We are glad that our response addresses the additional concerns of the reviewer. As suggested, we will ensure that the correct indicators are used for the methods in Table 1. Additionally, we would like to clarify some details regarding the evaluation of [A] (UniDepth) with camera intrinsics.
Evaluating [A] with Camera Intrinsics.
We agree with W1fb that [A] (UniDepth) does not necessarily require camera intrinsics as inputs, as it predicts them directly from the RGB image input. The model architecture in [A] internally decouples the camera intrinsics prediction from metric depth prediction. This makes it possible to swap the predicted camera intrinsics with GT intrinsics (if available) at test time (see Fig. 3 in [A]).
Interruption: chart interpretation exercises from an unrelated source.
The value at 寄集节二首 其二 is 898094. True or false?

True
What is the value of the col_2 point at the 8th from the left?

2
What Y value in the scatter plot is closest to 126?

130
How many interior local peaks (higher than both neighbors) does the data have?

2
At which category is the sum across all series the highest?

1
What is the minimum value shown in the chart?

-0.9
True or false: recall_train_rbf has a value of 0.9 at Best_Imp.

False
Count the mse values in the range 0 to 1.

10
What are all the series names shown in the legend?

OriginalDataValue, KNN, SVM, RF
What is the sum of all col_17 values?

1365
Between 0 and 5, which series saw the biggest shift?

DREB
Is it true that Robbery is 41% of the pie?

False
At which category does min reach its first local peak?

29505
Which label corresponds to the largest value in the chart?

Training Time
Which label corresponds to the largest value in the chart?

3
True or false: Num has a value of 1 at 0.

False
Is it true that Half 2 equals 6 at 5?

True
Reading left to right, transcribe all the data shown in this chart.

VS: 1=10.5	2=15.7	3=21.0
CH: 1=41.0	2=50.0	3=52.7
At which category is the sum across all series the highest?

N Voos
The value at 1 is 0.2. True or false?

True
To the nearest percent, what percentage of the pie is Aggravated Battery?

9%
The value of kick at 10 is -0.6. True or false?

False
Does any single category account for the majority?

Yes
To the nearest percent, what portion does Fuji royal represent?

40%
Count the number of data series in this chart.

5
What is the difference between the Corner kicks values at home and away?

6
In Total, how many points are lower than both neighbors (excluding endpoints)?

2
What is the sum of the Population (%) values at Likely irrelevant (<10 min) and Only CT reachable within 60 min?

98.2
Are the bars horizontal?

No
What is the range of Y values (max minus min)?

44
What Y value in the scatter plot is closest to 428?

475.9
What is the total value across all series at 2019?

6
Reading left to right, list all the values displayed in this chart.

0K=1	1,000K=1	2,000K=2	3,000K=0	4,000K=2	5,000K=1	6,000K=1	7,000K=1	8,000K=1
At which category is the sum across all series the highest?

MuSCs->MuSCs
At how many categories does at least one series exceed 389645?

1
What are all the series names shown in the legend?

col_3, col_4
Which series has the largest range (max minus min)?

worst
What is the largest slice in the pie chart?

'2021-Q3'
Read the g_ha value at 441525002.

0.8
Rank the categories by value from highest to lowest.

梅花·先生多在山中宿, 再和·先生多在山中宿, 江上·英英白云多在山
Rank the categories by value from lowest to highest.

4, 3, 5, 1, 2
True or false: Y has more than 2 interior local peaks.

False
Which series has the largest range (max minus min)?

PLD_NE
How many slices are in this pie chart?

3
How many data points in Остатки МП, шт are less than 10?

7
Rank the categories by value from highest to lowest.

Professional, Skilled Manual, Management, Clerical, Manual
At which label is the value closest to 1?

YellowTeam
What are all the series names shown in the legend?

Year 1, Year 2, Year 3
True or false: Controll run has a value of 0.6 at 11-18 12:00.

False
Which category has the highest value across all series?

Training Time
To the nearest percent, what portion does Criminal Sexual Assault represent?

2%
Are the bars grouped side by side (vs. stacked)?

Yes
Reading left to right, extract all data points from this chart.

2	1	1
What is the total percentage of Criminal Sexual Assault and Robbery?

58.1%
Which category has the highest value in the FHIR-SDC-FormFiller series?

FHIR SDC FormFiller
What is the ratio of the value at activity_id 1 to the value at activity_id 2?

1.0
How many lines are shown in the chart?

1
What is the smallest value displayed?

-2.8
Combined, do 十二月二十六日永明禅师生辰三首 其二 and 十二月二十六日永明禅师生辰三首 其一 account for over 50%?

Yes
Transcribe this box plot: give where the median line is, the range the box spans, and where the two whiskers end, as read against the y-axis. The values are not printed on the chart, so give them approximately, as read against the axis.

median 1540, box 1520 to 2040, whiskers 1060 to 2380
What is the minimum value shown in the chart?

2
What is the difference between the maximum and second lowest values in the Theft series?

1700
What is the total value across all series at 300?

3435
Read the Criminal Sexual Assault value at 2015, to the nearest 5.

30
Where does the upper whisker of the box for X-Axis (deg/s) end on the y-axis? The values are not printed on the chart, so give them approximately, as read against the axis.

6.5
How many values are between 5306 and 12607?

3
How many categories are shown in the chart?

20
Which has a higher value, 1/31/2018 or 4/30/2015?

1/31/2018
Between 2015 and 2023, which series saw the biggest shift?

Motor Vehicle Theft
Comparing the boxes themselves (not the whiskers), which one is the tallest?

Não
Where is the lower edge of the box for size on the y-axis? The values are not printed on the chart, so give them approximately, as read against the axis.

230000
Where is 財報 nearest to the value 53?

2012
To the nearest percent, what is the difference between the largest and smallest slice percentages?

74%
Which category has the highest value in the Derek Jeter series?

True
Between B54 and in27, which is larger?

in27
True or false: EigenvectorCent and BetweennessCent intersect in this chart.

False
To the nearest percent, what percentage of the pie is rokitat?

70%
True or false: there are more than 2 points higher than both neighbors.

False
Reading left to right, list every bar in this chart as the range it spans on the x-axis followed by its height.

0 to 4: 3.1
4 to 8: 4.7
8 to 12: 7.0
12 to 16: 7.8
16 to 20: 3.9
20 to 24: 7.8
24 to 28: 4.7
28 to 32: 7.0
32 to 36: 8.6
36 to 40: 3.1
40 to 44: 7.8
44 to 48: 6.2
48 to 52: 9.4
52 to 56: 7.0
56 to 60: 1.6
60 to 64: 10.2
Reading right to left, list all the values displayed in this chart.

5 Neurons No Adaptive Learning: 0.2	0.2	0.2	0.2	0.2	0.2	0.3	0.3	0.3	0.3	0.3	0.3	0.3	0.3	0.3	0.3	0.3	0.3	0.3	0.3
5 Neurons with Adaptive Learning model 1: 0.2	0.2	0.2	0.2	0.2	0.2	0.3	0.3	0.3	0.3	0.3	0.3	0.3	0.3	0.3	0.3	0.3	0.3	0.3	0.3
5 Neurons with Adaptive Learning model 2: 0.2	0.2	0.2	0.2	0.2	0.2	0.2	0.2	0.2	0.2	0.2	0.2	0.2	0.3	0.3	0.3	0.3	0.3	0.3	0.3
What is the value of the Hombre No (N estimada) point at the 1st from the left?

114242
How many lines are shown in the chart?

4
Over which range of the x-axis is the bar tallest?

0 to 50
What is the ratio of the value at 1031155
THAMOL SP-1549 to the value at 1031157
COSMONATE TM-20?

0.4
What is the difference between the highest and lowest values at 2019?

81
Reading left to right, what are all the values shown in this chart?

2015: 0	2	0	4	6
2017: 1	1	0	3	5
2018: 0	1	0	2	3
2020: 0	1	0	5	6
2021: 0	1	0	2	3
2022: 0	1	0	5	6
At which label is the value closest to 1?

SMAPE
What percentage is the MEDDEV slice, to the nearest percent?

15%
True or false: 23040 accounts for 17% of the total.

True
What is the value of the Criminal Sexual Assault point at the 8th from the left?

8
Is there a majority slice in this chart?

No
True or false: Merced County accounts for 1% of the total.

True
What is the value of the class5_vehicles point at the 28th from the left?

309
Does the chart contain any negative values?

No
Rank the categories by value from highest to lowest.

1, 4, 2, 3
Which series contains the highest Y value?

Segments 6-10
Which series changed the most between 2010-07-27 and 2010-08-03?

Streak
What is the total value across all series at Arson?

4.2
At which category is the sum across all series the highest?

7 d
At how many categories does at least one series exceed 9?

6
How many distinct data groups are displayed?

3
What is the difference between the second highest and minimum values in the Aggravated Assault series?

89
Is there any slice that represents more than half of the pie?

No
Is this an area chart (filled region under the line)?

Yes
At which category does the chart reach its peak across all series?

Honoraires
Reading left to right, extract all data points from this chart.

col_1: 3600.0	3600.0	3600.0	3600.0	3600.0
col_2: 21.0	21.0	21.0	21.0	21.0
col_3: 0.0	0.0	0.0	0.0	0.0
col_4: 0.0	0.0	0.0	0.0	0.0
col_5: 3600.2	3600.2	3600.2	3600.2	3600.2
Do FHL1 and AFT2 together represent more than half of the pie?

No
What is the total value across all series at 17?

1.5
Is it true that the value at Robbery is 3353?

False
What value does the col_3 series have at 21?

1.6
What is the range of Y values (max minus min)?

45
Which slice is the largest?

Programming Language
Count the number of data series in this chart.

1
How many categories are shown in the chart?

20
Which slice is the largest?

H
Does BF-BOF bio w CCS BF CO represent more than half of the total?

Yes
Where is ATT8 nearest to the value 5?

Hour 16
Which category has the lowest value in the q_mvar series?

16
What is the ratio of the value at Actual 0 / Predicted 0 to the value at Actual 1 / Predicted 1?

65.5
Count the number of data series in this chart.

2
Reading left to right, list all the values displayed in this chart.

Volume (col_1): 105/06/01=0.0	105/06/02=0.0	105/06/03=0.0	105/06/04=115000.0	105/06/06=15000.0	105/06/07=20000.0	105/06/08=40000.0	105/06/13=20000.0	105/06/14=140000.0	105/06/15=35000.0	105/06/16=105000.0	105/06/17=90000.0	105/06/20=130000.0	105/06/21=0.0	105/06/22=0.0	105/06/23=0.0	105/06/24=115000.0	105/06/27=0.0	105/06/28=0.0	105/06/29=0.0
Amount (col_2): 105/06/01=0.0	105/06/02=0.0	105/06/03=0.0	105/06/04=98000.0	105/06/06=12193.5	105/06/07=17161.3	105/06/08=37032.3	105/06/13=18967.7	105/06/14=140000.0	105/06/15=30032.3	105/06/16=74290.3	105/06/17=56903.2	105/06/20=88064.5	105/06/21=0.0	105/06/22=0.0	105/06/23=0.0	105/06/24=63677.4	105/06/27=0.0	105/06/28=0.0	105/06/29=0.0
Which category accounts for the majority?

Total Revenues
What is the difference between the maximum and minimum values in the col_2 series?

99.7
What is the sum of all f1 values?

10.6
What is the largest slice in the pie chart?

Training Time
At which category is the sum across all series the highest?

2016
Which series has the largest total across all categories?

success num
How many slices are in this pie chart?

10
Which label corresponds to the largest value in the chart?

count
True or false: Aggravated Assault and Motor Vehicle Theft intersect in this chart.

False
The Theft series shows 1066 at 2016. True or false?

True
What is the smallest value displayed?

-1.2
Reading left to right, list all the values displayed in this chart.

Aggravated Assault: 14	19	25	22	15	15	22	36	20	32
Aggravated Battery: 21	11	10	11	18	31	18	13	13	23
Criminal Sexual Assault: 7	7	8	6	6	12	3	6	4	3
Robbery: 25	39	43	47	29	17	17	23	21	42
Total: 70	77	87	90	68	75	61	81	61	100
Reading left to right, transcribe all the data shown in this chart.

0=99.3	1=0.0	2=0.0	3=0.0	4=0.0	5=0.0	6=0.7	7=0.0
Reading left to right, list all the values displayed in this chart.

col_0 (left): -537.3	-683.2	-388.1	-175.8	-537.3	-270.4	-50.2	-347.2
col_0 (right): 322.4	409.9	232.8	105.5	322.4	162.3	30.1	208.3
We used the official codebase of [A] for our comparisons, which supports inference with externally provided ground truth camera intrinsics. This ensured that both [A] and our method had access to camera intrinsics for a fair comparison. Please refer to section 3.2 in [A] for architectural details that enable swapping the predicted camera intrinsics with GT camera intrinsics during inference.
Dear authors,
Thank you for the explanation, it makes total sense.
We would like to thank the reviewers and the AC for making the review process insightful and positively engaging. We appreciate the time and effort invested by the reviewers in providing constructive feedback, as well as the thoughtful discussions that helped us further strengthen the paper. The reviews and suggested comparisons were especially valuable in this regard. We are also grateful for the constructive dialogue during the post-rebuttal phase, which helped us address the concerns mentioned by the reviewers.
The paper proposes a training-free way to estimate metric depth from a pair of images taken from the same viewpoint with different apertures. To that end, a diffusion-based monocular depth estimator (Marigold) is combined with a physics-based defocus model. The latter enables an upgrade from relative to metric depth via test-time optimisation. The initial reviews were mixed, in particular there were concerns about generalisation (particularly outdoor settings), about the evaluation protocol (one vs. two input views, alignment to ground truth, known vs. estimated focal length), and about the defocus mechanism (refocussing vs. aperture). During the extensive discussion, the authors were able to dispel those concerns and convince the reviewers, who explicitly acknowledged the candid and helpful responses and converged to a unanimously positive recommendation (2x accept, 2x borderline accept).The AC agrees.